Dualband WLAN Verstärker MEDION P85016 (MD 86833)
Der kann als Access Point, als Repeater oder als Client arbeiten. (theoretisch auch als Funkstrecke aus 2 Geräten - das habe ich aber nicht getestet) Für den sollte auch in jeder Notebooktasche noch Platz genug sein.

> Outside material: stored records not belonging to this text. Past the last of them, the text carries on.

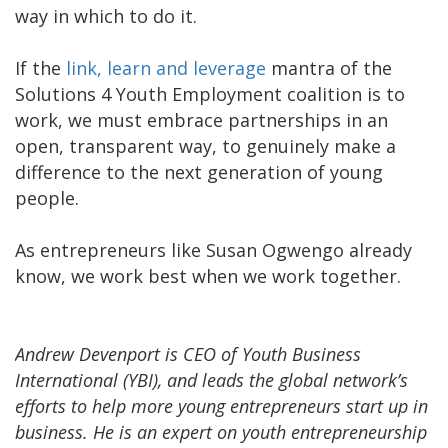
way in which to do it.
If the
link, learn and leverage
mantra of the
Solutions 4 Youth Employment coalition is to
work, we must embrace partnerships in an
open, transparent way, to genuinely make a
difference to the next generation of young
people.
As entrepreneurs like Susan Ogwengo already
know, we work best when we work together.
Andrew Devenport is CEO of Youth Business
International (YBI), and leads the global network’s
efforts to help more young entrepreneurs start up in
business. He is an expert on youth entrepreneurship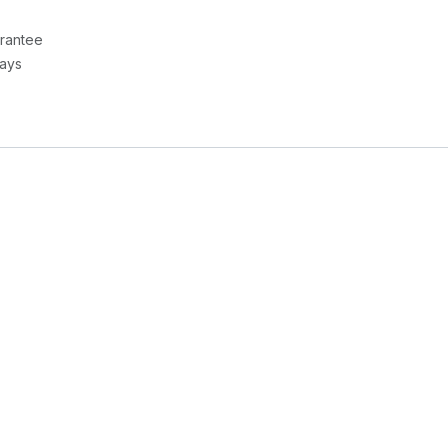
rantee
Days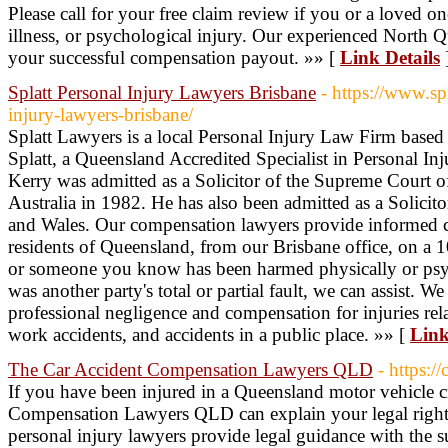
Please call for your free claim review if you or a loved o
illness, or psychological injury. Our experienced North Qu
your successful compensation payout. »» [
Link Details
Splatt Personal Injury Lawyers Brisbane
- https://www.sp
injury-lawyers-brisbane/
Splatt Lawyers is a local Personal Injury Law Firm based 
Splatt, a Queensland Accredited Specialist in Personal Inj
Kerry was admitted as a Solicitor of the Supreme Court 
Australia in 1982. He has also been admitted as a Solicit
and Wales. Our compensation lawyers provide informed c
residents of Queensland, from our Brisbane office, on a 
or someone you know has been harmed physically or psyc
was another party's total or partial fault, we can assist. W
professional negligence and compensation for injuries rela
work accidents, and accidents in a public place. »» [
Link
The Car Accident Compensation Lawyers QLD
- https:/
If you have been injured in a Queensland motor vehicle 
Compensation Lawyers QLD can explain your legal rights
personal injury lawyers provide legal guidance with the 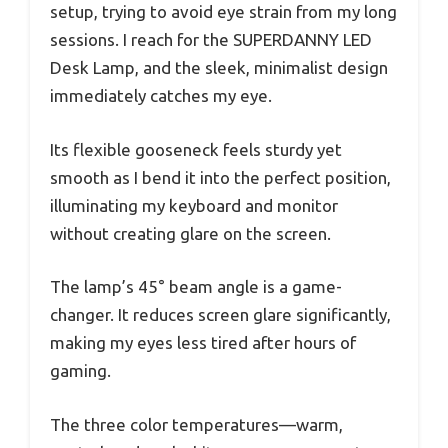
setup, trying to avoid eye strain from my long
sessions. I reach for the SUPERDANNY LED
Desk Lamp, and the sleek, minimalist design
immediately catches my eye.
Its flexible gooseneck feels sturdy yet
smooth as I bend it into the perfect position,
illuminating my keyboard and monitor
without creating glare on the screen.
The lamp’s 45° beam angle is a game-
changer. It reduces screen glare significantly,
making my eyes less tired after hours of
gaming.
The three color temperatures—warm,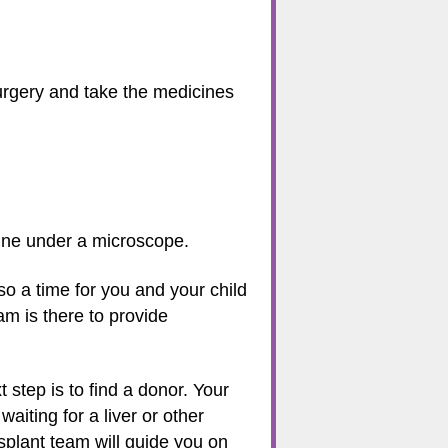
surgery and take the medicines
amine under a microscope.
so a time for you and your child
am is there to provide
t step is to find a donor. Your
aiting for a liver or other
nsplant team will guide you on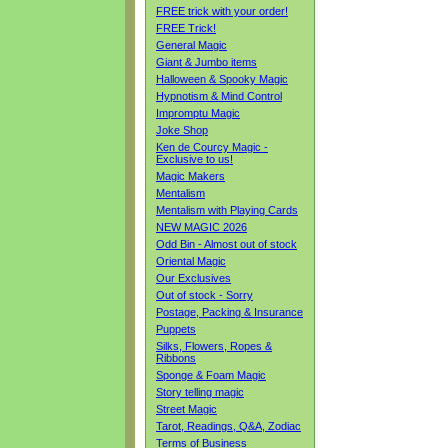
FREE trick with your order!
FREE Trick!
General Magic
Giant & Jumbo items
Halloween & Spooky Magic
Hypnotism & Mind Control
Impromptu Magic
Joke Shop
Ken de Courcy Magic -
Exclusive to us!
Magic Makers
Mentalism
Mentalism with Playing Cards
NEW MAGIC 2026
Odd Bin - Almost out of stock
Oriental Magic
Our Exclusives
Out of stock - Sorry
Postage, Packing & Insurance
Puppets
Silks, Flowers, Ropes &
Ribbons
Sponge & Foam Magic
Story telling magic
Street Magic
Tarot, Readings, Q&A, Zodiac
Terms of Business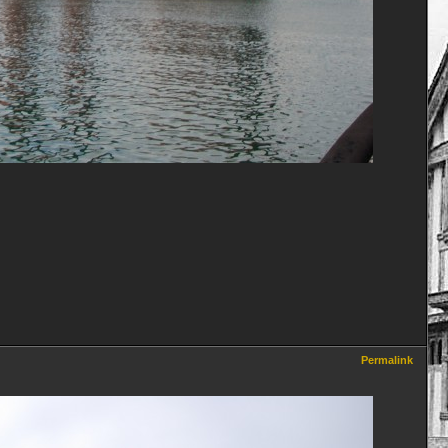
Permalink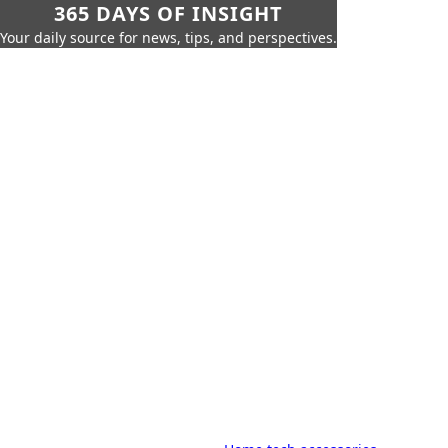
365 DAYS OF INSIGHT
Your daily source for news, tips, and perspectives.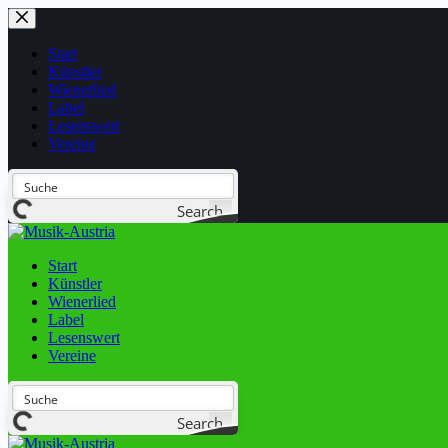
Start
Künstler
Wienerlied
Label
Lesenswert
Vereine
Search
Start
Künstler
Wienerlied
Label
Lesenswert
Vereine
Search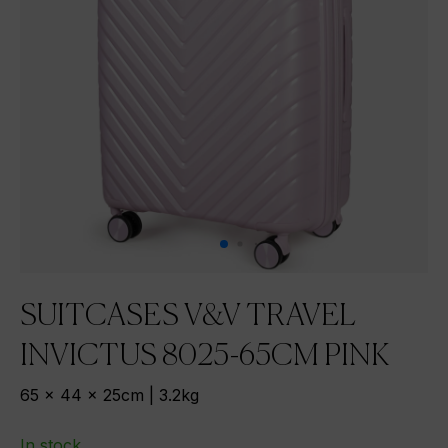
SUITCASES V&V TRAVEL
INVICTUS 8025-65CM PINK
65 x 44 x 25cm | 3.2kg
In stock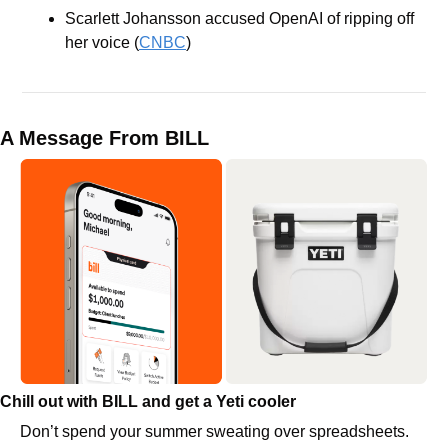
Scarlett Johansson accused OpenAI of ripping off 
her voice (
CNBC
)
A Message From BILL
Chill out with BILL and get a Yeti cooler
Don’t spend your summer sweating over spreadsheets. 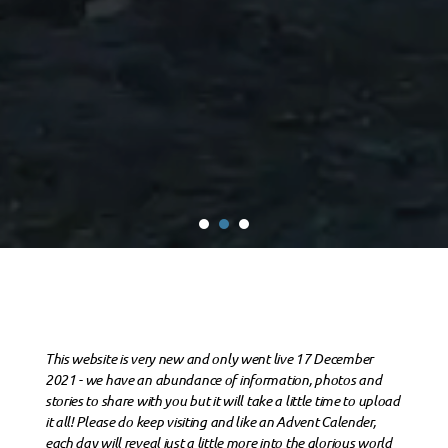
This website is very new and only went live 17 December
2021 - we have an abundance of information, photos and
stories to share with you but it will take a little time to upload
it all! Please do keep visiting and like an Advent Calender,
each day will reveal just a little more into the glorious world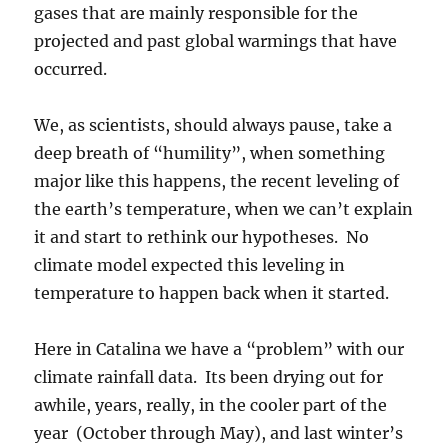
gases that are mainly responsible for the
projected and past global warmings that have
occurred.
We, as scientists, should always pause, take a
deep breath of “humility”, when something
major like this happens, the recent leveling of
the earth’s temperature, when we can’t explain
it and start to rethink our hypotheses. No
climate model expected this leveling in
temperature to happen back when it started.
Here in Catalina we have a “problem” with our
climate rainfall data. Its been drying out for
awhile, years, really, in the cooler part of the
year (October through May), and last winter’s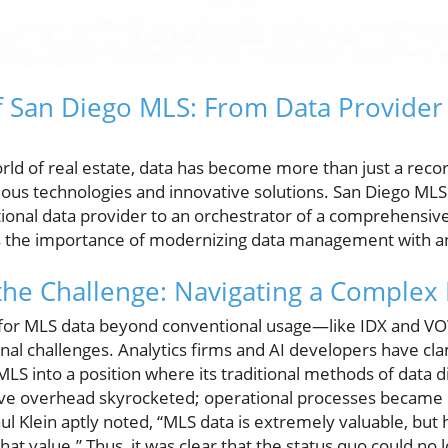
f San Diego MLS: From Data Provider
rld of real estate, data has become more than just a record
rious technologies and innovative solutions. San Diego ML
itional data provider to an orchestrator of a comprehensiv
s the importance of modernizing data management with an 
the Challenge: Navigating a Complex
 for MLS data beyond conventional usage—like IDX and
onal challenges. Analytics firms and AI developers have cla
MLS into a position where its traditional methods of data d
ive overhead skyrocketed; operational processes became 
ul Klein aptly noted, “MLS data is extremely valuable, but h
hat value.” Thus, it was clear that the status quo could no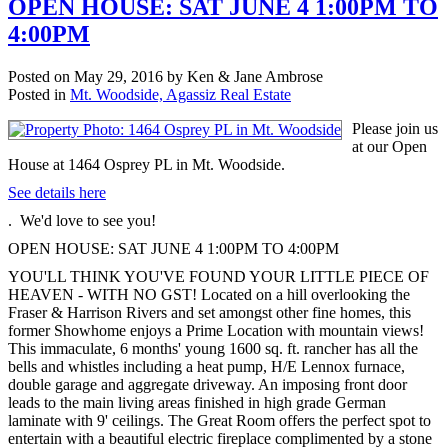
OPEN HOUSE: SAT JUNE 4 1:00PM TO
4:00PM
Posted on
May 29, 2016
by
Ken & Jane Ambrose
Posted in
Mt. Woodside, Agassiz Real Estate
Please join us
at our Open
House at 1464 Osprey PL in Mt. Woodside.
See details here
. We'd love to see you!
OPEN HOUSE: SAT JUNE 4 1:00PM TO 4:00PM
YOU'LL THINK YOU'VE FOUND YOUR LITTLE PIECE OF
HEAVEN - WITH NO GST! Located on a hill overlooking the
Fraser & Harrison Rivers and set amongst other fine homes, this
former Showhome enjoys a Prime Location with mountain views!
This immaculate, 6 months' young 1600 sq. ft. rancher has all the
bells and whistles including a heat pump, H/E Lennox furnace,
double garage and aggregate driveway. An imposing front door
leads to the main living areas finished in high grade German
laminate with 9' ceilings. The Great Room offers the perfect spot to
entertain with a beautiful electric fireplace complimented by a stone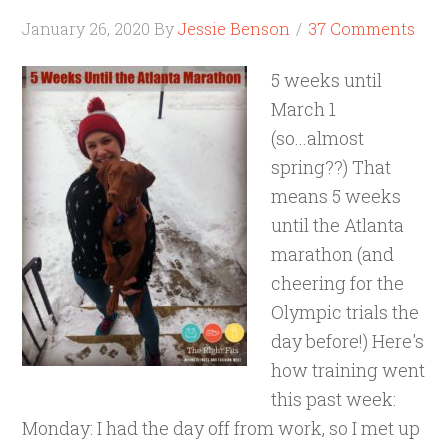
January 26, 2020
By
Jessie Benson
37 Comments
5 weeks until
March 1
(so...almost
spring??) That
means 5 weeks
until the Atlanta
marathon (and
cheering for the
Olympic trials the
day before!) Here's
how training went
this past week:
Monday: I had the day off from work, so I met up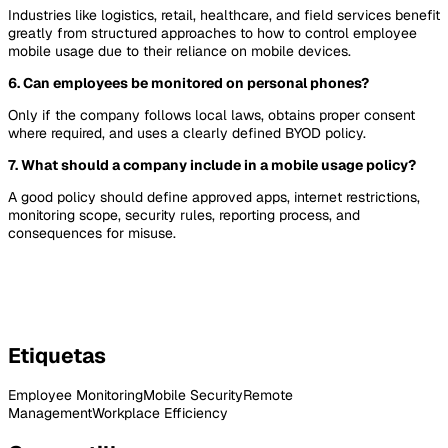
Industries like logistics, retail, healthcare, and field services benefit
greatly from structured approaches to how to control employee
mobile usage due to their reliance on mobile devices.
6. Can employees be monitored on personal phones?
Only if the company follows local laws, obtains proper consent
where required, and uses a clearly defined BYOD policy.
7. What should a company include in a mobile usage policy?
A good policy should define approved apps, internet restrictions,
monitoring scope, security rules, reporting process, and
consequences for misuse.
Etiquetas
Employee Monitoring
Mobile Security
Remote
Management
Workplace Efficiency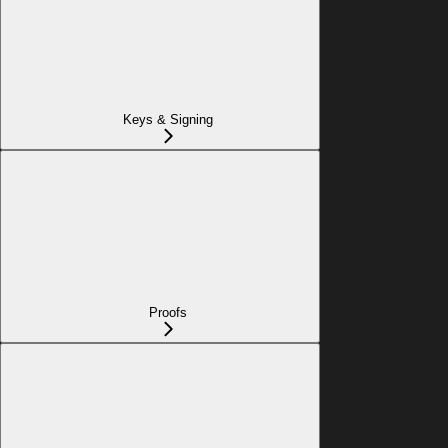
Keys & Signing
Proofs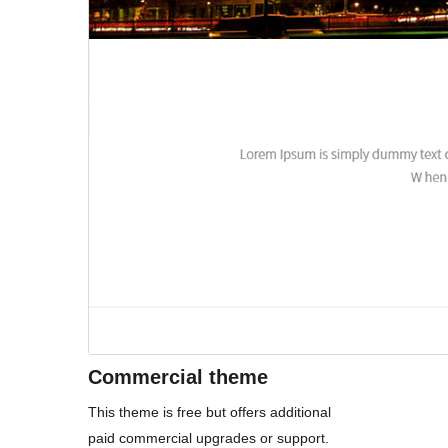
Commercial theme
This theme is free but offers additional
paid commercial upgrades or support.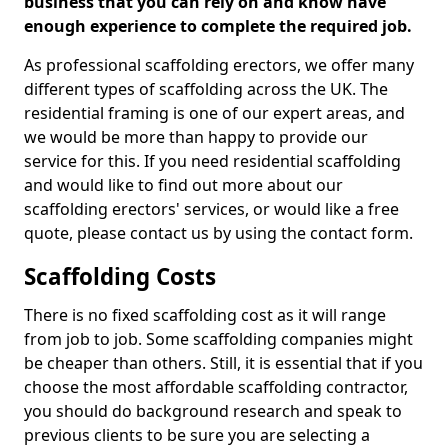
business that you can rely on and know have
enough experience to complete the required job.
As professional scaffolding erectors, we offer many
different types of scaffolding across the UK. The
residential framing is one of our expert areas, and
we would be more than happy to provide our
service for this. If you need residential scaffolding
and would like to find out more about our
scaffolding erectors' services, or would like a free
quote, please contact us by using the contact form.
Scaffolding Costs
There is no fixed scaffolding cost as it will range
from job to job. Some scaffolding companies might
be cheaper than others. Still, it is essential that if you
choose the most affordable scaffolding contractor,
you should do background research and speak to
previous clients to be sure you are selecting a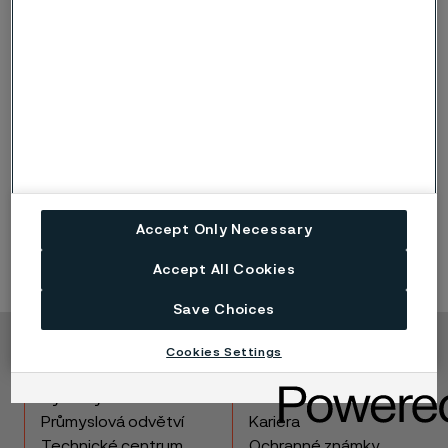
types, which are designed specifically for this purpose.
For dissimilar stainless to stainless
or nickel to nickel
joints
see the dissimilar materials joining guide.
Generally, best practice is to use the filler metal
designed for the higher alloyed of the two. For
example, if joining 304L to 316L base metals, use 316L
filler metal.
When joining stainless steel to nickel base alloys
always
use nickel base filler metals.
DO NOT use stainless steel filler metals for joining
stainless steel to nickel base alloys as there is a very
Accept Only Necessary
high risk for centerline cracking. This is due to dilution
out of the nickel side of the joint. Higher nickel in the
Accept All Cookies
stainless weld deposit creates an imbalance in the
composition increasing the sensitivity to cracking.
Save Choices
Cookies Settings
Copyright © 2026 Alleima
Výrobky
Kontakt
Průmyslová odvětví
Kariéra
Technické centrum
Ochranné známky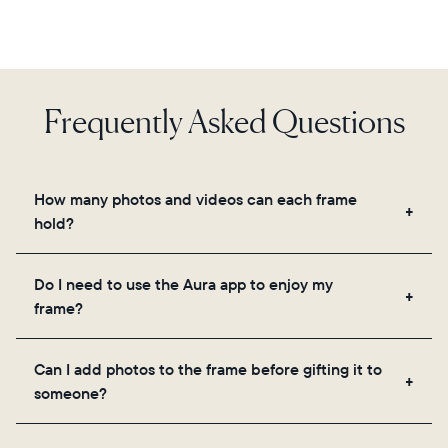
Frequently Asked Questions
How many photos and videos can each frame
hold?
Frames use Aura's secure cloud storage, allowing
Do I need to use the Aura app to enjoy my
you to add unlimited photos and videos through
frame?
the app, email, web, in-app scanner, or by sharing
directly from your camera roll.
Yes, the Aura app is required for setup, inviting
Can I add photos to the frame before gifting it to
loved ones, and adjusting your frame's settings.
someone?
Yes! You can pre-load any Aura frame with photos,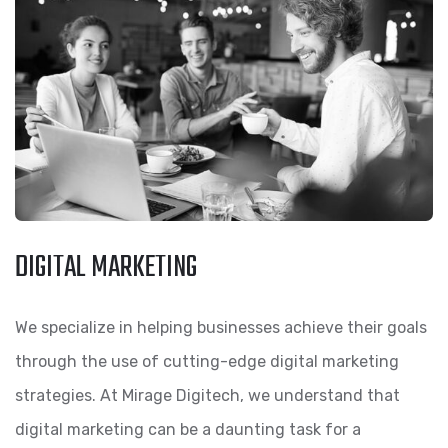
DIGITAL MARKETING
We specialize in helping businesses achieve their goals
through the use of cutting-edge digital marketing
strategies. At Mirage Digitech, we understand that
digital marketing can be a daunting task for a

Zwei Vorgänger-Geräte nutze ich schon 1,5 Jahre ohne Probleme privat als Access Point.
WLAN Verstärker MEDION P85250 (MD 86464)

Harald


----------



## Gerhard Bäurle (29 November 2013)

Matze001 schrieb:


> Den Asus haben wir im Einsatz! Ist super das Teil!
> 
> ...



Auf Deine Empfehlung wollte ich ursprünglich 
verlinken, ich habe das oben geändert.


----------



## bo1986 (29 November 2013)

Hallo, Vielen Dank für die Unterstützung. Unt die Information mit dem anderen Thread. Ich habe jetzt 2 Verschiedene Gerätetypen in der näheren Auswahl: - http://www.amazon.de/WL-330N3G-Universaler-Wireless-Accesspoint-Repeater/dp/B004U8SFBE - http://www.medion.com/de/prod/Dualband+WLAN+Verstärker+MEDION®+LIFE®+P85016+(MD+86833)/50043870A1  Danke für die Unterstützung


----------



## buriza (15 April 2014)

Ich wurde auch sagen das die router von ACCON sehr dazu geeignet sind


----------